Le indagini, dirette dalla Procura della Repubblica di Pordenone, sono state avviate dal Nucleo TPC di Venezia nell’ottobre 2023, nell’ambito di un’attività ispettiva della Soprintendenza A.B.A.P. per l’Area metropolitana di Venezia e le province di Belluno, Padova e Treviso, con cui i Carabinieri TPC collaborano strutturalmente. Il bene è stato ritrovato in un’area difficilmente accessibile, all’interno di un casolare nella campagna concordiese, parte di un’asse ereditario. A seguito della sua verifica, l’urna è stata sottoposta a sequestro, stante l’assenza di un valido titolo di proprietà da parte del proprietario del casolare, la cui collaborazione è stata altresì importante nel corso delle indagini, a partire proprio dalla denuncia di ritrovamento prevista dal Codice dei beni culturali e del paesaggio. Gli accertamenti effettuati hanno permesso di ricostruire parte della storia del bene, che è stato per la prima volta rinvenuto in un campo agricolo nei pressi del casolare, tra la fine degli anni ’60 e gli inizi degli anni ’70 del secolo scorso. L’urna, oggetto pertanto del reato di rinvenimento fortuito non denunciato, è stata successivamente acquisita da altri soggetti responsabili quindi di ricettazione ed è rimasta abbandonata nel giardino del casolare, sino alla sua regolare denuncia alla Soprintendenza di Padova da parte dei nuovi proprietari dell’immobile.

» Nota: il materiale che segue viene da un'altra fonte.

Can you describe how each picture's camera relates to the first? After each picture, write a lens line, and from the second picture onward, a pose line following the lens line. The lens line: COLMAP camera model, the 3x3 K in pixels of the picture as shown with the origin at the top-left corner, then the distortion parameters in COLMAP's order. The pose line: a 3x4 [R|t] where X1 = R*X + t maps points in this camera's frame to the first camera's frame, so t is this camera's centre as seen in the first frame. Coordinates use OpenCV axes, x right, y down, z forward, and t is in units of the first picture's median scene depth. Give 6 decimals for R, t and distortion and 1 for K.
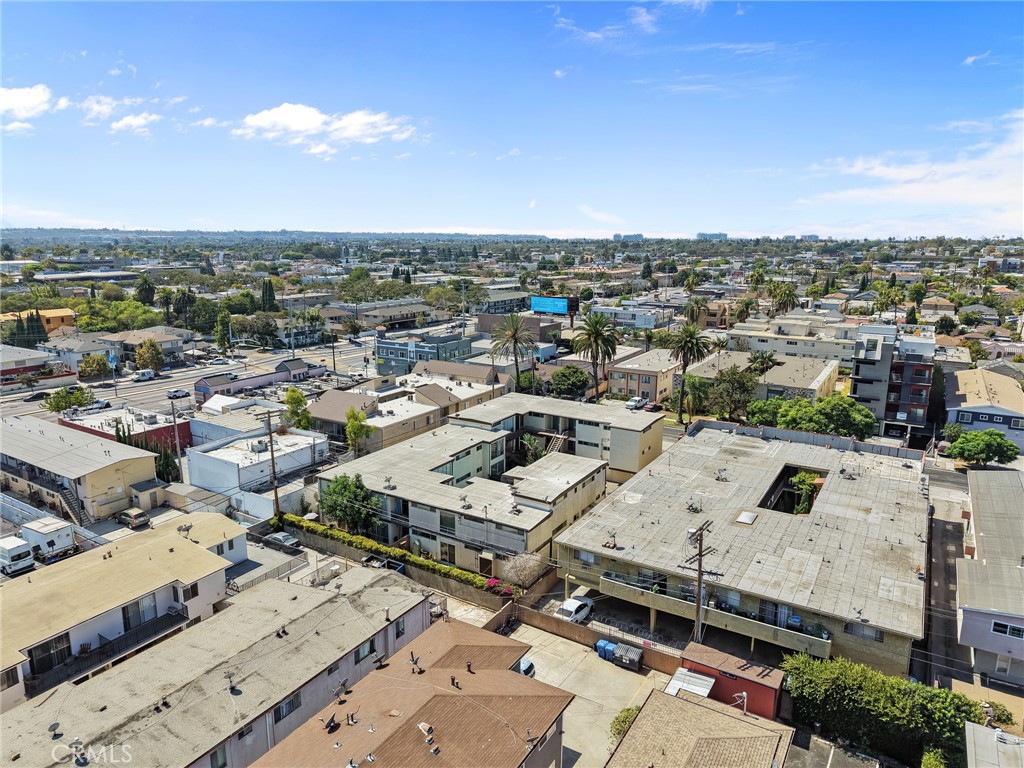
lens RADIAL K [[697.1, 0, 512.3], [0, 697.1, 385.2], [0, 0, 1]] dist [0.027371, -0.003981]
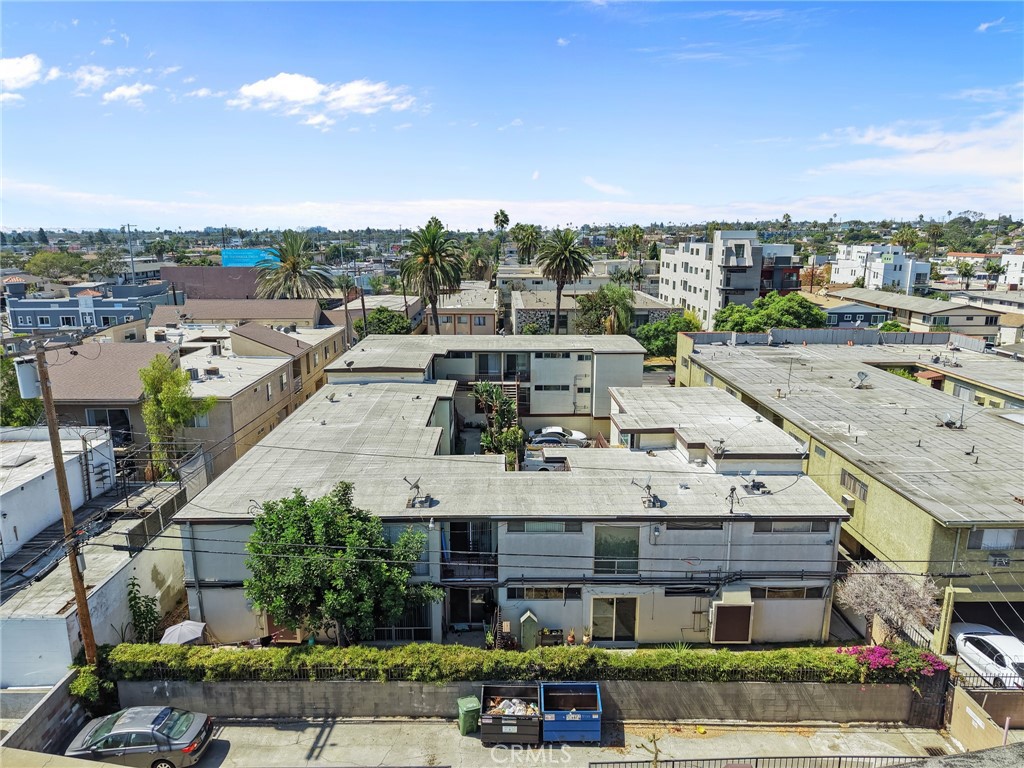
lens RADIAL K [[697.1, 0, 512.3], [0, 697.1, 385.2], [0, 0, 1]] dist [0.027371, -0.003981]
pose [[0.847071, -0.120633, 0.517608, -0.318534], [0.118914, 0.992228, 0.036644, 0.068686], [-0.518006, 0.030511, 0.854833, 0.604064]]
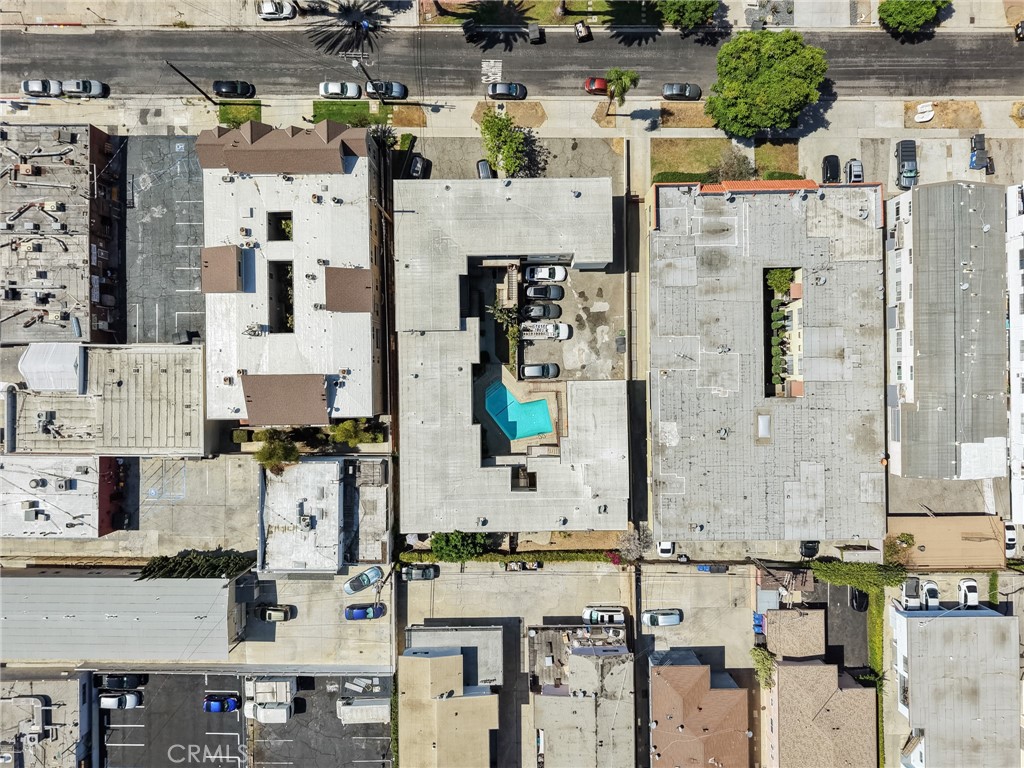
lens RADIAL K [[697.1, 0, 512.3], [0, 697.1, 385.2], [0, 0, 1]] dist [0.027371, -0.003981]
pose [[0.848555, -0.529092, -0.003944, -0.008890], [0.116149, 0.178996, 0.976970, -0.968373], [-0.516201, -0.829471, 0.213341, 0.883934]]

A termine indagini, nel gennaio 2024 il Procura di Pordenone ha disposto il dissequestro dell’urna in favore dello Stato, che è stata così assegnata al Museo Nazionale Concordiese di Portogruaro. Durante il corso delle attività, i Militari del Nucleo CC TPC di Venezia si sono avvalsi di esami tecnici e storico-artistici effettuati dai funzionari archeologi della Soprintendenza A.B.A.P. di Padova e della Direzione Regionale Musei Veneto, nonché da docenti dell’Università Ca’ Foscari di Venezia.

L’urna appena ritrovata

Ѐ bene ricordare come la normativa vigente preveda sui beni archeologici provenienti certamente o presumibilmente dal territorio italiano una presunzione di appartenenza allo Stato. Il privato che intenda rivendicare la proprietà di reperti archeologici è tenuto a fornire la prova che gli stessi gli siano stati assegnati dallo Stato in premio per ritrovamento fortuito; o che gli siano stati ceduti sempre dallo Stato a titolo d’indennizzo, per l’occupazione d’immobili; o che siano stati in proprio, o altrui possesso, in data anteriore all’entrata in vigore della Legge n. 364 del 20 giugno 1909. Inoltre, per quanto previsto dal Codice dei Beni Culturali e del Paesaggio, le alienazioni, le convenzioni e gli atti giuridici in genere, compiuti in violazione delle previsioni in materia di tutela, proprietà e circolazione dei beni archeologici indicati nello stesso codice, sono nulli.

Il recupero di reperti archeologici facenti parte del patrimonio culturale dello Stato rappresenta una delle direttrici investigative che il Nucleo TPC di Venezia persegue, attraverso verifiche costanti presso gli esercizi commerciali di settore, mediante l’attenta raccolta di segnalazioni da parte di studiosi e appassionati, grazie alla collaborazione degli uffici del Ministero della Cultura. La restituzione al patrimonio pubblico di questi beni, testimonianze materiali aventi valore di civiltà, riporta alla fruizione collettiva oggetti che narrano la storia di territori e di comunità.